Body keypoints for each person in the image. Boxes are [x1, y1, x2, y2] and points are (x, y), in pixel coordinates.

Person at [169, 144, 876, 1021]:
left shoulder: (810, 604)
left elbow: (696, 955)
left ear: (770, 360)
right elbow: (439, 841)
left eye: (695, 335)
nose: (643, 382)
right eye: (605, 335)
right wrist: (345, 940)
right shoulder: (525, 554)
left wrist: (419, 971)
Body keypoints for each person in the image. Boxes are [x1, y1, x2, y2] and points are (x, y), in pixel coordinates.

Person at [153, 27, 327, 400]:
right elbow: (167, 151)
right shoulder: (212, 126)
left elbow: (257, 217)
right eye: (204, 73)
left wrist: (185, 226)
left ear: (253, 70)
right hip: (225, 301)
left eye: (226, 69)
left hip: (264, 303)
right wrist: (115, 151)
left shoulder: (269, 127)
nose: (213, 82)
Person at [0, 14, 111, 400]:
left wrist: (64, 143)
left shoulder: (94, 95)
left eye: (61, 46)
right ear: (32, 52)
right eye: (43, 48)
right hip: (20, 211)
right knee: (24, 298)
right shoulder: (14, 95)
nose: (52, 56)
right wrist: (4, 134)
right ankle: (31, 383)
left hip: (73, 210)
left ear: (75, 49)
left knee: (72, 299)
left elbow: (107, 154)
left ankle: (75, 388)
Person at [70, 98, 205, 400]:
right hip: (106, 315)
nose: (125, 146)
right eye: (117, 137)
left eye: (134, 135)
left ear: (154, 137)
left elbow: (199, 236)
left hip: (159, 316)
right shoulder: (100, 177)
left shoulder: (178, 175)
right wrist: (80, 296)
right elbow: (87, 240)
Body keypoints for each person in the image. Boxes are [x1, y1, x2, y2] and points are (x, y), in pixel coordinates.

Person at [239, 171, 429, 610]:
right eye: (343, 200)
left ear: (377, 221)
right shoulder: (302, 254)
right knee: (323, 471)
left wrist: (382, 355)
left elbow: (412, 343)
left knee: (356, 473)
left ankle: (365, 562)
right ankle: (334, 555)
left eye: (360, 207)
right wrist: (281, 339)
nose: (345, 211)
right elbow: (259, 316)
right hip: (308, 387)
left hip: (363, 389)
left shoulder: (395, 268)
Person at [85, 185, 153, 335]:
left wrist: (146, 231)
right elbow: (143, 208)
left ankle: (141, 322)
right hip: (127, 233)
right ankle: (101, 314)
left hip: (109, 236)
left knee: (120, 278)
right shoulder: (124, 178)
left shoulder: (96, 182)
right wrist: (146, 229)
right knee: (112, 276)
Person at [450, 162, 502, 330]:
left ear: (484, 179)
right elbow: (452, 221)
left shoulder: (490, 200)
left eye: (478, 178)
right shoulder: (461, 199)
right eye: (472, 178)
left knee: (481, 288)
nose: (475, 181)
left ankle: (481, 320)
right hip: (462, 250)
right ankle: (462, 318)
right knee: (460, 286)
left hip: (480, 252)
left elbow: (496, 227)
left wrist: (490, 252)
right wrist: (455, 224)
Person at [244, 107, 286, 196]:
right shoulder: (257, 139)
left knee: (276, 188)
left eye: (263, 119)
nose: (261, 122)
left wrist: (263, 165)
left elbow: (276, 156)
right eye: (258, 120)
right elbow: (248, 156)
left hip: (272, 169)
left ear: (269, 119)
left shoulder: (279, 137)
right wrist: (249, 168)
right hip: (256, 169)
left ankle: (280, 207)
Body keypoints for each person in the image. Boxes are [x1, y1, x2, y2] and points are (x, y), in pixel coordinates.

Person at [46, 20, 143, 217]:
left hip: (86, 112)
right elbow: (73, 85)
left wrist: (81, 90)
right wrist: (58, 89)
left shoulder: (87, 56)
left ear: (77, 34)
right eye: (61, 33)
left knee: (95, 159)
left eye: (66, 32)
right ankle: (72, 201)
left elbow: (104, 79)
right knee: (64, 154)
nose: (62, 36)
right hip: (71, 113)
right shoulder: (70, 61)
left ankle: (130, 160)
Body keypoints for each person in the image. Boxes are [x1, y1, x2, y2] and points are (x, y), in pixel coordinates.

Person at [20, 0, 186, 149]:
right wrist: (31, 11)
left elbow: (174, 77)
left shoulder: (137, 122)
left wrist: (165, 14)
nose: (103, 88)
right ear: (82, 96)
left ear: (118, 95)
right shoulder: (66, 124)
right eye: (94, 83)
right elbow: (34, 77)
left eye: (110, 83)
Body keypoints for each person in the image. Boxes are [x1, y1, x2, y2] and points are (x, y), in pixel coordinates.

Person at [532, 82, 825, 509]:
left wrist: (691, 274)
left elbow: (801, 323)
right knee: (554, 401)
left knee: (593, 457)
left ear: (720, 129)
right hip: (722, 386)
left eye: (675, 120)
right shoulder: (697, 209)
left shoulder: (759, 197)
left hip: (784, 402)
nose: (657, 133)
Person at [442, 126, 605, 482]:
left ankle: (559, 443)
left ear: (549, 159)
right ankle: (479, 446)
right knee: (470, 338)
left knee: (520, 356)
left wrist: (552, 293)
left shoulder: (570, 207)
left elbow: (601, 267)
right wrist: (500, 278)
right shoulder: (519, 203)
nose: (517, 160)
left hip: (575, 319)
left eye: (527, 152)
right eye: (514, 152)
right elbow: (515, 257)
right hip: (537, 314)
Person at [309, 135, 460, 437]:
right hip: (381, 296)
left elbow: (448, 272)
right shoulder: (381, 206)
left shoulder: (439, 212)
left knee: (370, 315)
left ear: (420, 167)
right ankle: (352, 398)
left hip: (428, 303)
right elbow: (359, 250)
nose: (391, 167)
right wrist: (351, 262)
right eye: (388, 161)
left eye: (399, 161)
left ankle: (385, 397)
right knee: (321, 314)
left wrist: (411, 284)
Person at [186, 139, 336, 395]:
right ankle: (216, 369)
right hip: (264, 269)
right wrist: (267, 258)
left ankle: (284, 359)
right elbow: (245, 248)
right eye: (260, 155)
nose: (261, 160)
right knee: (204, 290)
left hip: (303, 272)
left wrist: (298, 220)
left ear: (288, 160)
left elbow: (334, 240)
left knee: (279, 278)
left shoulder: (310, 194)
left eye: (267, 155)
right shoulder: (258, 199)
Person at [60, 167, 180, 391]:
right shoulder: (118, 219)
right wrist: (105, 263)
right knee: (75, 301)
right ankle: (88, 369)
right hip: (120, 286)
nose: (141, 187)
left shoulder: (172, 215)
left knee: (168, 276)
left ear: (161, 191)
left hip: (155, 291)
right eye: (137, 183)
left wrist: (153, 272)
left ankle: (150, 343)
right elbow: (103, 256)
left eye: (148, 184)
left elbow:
----------
Task prompt:
Repeat every line of the listing, word for word.

Output below:
Body keypoints for each person in the image. Boxes are [x1, y1, x2, y2] and points are (x, y), in pixel coordinates.

Person at [169, 144, 876, 1021]:
left shoulder: (810, 604)
left elbow: (696, 955)
left ear: (770, 360)
right elbow: (439, 841)
left eye: (695, 335)
nose: (643, 382)
right eye: (605, 335)
right wrist: (345, 940)
right shoulder: (525, 554)
left wrist: (419, 971)
Body keypoints for each person in the image. Boxes are [x1, y1, x2, y2] and points are (x, y), in pixel coordinates.

Person at [153, 27, 327, 400]:
right elbow: (167, 151)
right shoulder: (212, 126)
left elbow: (257, 217)
right eye: (204, 73)
left wrist: (185, 226)
left ear: (253, 70)
right hip: (225, 301)
left eye: (226, 69)
left hip: (264, 303)
right wrist: (115, 151)
left shoulder: (269, 127)
nose: (213, 82)
Person at [0, 14, 111, 400]:
left wrist: (64, 143)
left shoulder: (94, 95)
left eye: (61, 46)
right ear: (32, 52)
right eye: (43, 48)
right hip: (20, 211)
right knee: (24, 298)
right shoulder: (14, 95)
nose: (52, 56)
right wrist: (4, 134)
right ankle: (31, 383)
left hip: (73, 210)
left ear: (75, 49)
left knee: (72, 299)
left elbow: (107, 154)
left ankle: (75, 388)
Person at [70, 98, 205, 400]:
right hip: (106, 315)
nose: (125, 146)
right eye: (117, 137)
left eye: (134, 135)
left ear: (154, 137)
left elbow: (199, 236)
left hip: (159, 316)
right shoulder: (100, 177)
left shoulder: (178, 175)
right wrist: (80, 296)
right elbow: (87, 240)
Body keypoints for each person in the image. Boxes are [x1, y1, x2, y2] and points are (x, y), in pixel coordinates.

Person at [239, 171, 429, 610]:
right eye: (343, 200)
left ear: (377, 221)
right shoulder: (302, 254)
right knee: (323, 471)
left wrist: (382, 355)
left elbow: (412, 343)
left knee: (356, 473)
left ankle: (365, 562)
right ankle: (334, 555)
left eye: (360, 207)
right wrist: (281, 339)
nose: (345, 211)
right elbow: (259, 316)
right hip: (308, 387)
left hip: (363, 389)
left shoulder: (395, 268)
Person at [85, 185, 153, 335]:
left wrist: (146, 231)
right elbow: (143, 208)
left ankle: (141, 322)
right hip: (127, 233)
right ankle: (101, 314)
left hip: (109, 236)
left knee: (120, 278)
right shoulder: (124, 178)
left shoulder: (96, 182)
right wrist: (146, 229)
right knee: (112, 276)
Person at [450, 162, 502, 330]:
left ear: (484, 179)
right elbow: (452, 221)
left shoulder: (490, 200)
left eye: (478, 178)
right shoulder: (461, 199)
right eye: (472, 178)
left knee: (481, 288)
nose: (475, 181)
left ankle: (481, 320)
right hip: (462, 250)
right ankle: (462, 318)
right knee: (460, 286)
left hip: (480, 252)
left elbow: (496, 227)
left wrist: (490, 252)
right wrist: (455, 224)
Person at [244, 107, 286, 196]:
right shoulder: (257, 139)
left knee: (276, 188)
left eye: (263, 119)
nose: (261, 122)
left wrist: (263, 165)
left elbow: (276, 156)
right eye: (258, 120)
right elbow: (248, 156)
left hip: (272, 169)
left ear: (269, 119)
left shoulder: (279, 137)
right wrist: (249, 168)
right hip: (256, 169)
left ankle: (280, 207)
Body keypoints for each person in the image. Boxes are [x1, y1, x2, y2] and points are (x, y), in pixel coordinates.

Person at [46, 20, 143, 217]:
left hip: (86, 112)
right elbow: (73, 85)
left wrist: (81, 90)
right wrist: (58, 89)
left shoulder: (87, 56)
left ear: (77, 34)
right eye: (61, 33)
left knee: (95, 159)
left eye: (66, 32)
right ankle: (72, 201)
left elbow: (104, 79)
right knee: (64, 154)
nose: (62, 36)
right hip: (71, 113)
right shoulder: (70, 61)
left ankle: (130, 160)
Body keypoints for each person in the image. Boxes are [x1, y1, x2, y2] and points are (x, y), in pixel coordinates.

Person at [20, 0, 186, 149]:
right wrist: (31, 11)
left elbow: (174, 77)
left shoulder: (137, 122)
left wrist: (165, 14)
nose: (103, 88)
right ear: (82, 96)
left ear: (118, 95)
right shoulder: (66, 124)
right eye: (94, 83)
right elbow: (34, 77)
left eye: (110, 83)
Body keypoints for each person in the image. Boxes are [x1, y1, x2, y2] and points are (x, y), in pixel coordinates.

Person at [532, 82, 825, 509]:
left wrist: (691, 274)
left elbow: (801, 323)
right knee: (554, 401)
left knee: (593, 457)
left ear: (720, 129)
right hip: (722, 386)
left eye: (675, 120)
right shoulder: (697, 209)
left shoulder: (759, 197)
left hip: (784, 402)
nose: (657, 133)
Person at [442, 126, 605, 482]:
left ankle: (559, 443)
left ear: (549, 159)
right ankle: (479, 446)
right knee: (470, 338)
left knee: (520, 356)
left wrist: (552, 293)
left shoulder: (570, 207)
left elbow: (601, 267)
right wrist: (500, 278)
right shoulder: (519, 203)
nose: (517, 160)
left hip: (575, 319)
left eye: (527, 152)
right eye: (514, 152)
right elbow: (515, 257)
right hip: (537, 314)
Person at [309, 135, 460, 437]:
right hip: (381, 296)
left elbow: (448, 272)
right shoulder: (381, 206)
left shoulder: (439, 212)
left knee: (370, 315)
left ear: (420, 167)
right ankle: (352, 398)
left hip: (428, 303)
right elbow: (359, 250)
nose: (391, 167)
right wrist: (351, 262)
right eye: (388, 161)
left eye: (399, 161)
left ankle: (385, 397)
right knee: (321, 314)
left wrist: (411, 284)
Person at [186, 139, 336, 395]:
right ankle: (216, 369)
right hip: (264, 269)
right wrist: (267, 258)
left ankle: (284, 359)
right elbow: (245, 248)
right eye: (260, 155)
nose: (261, 160)
right knee: (204, 290)
left hip: (303, 272)
left wrist: (298, 220)
left ear: (288, 160)
left elbow: (334, 240)
left knee: (279, 278)
left shoulder: (310, 194)
left eye: (267, 155)
right shoulder: (258, 199)
Person at [60, 167, 180, 391]:
right shoulder: (118, 219)
right wrist: (105, 263)
right knee: (75, 301)
right ankle: (88, 369)
right hip: (120, 286)
nose: (141, 187)
left shoulder: (172, 215)
left knee: (168, 276)
left ear: (161, 191)
left hip: (155, 291)
right eye: (137, 183)
left wrist: (153, 272)
left ankle: (150, 343)
right elbow: (103, 256)
left eye: (148, 184)
left elbow:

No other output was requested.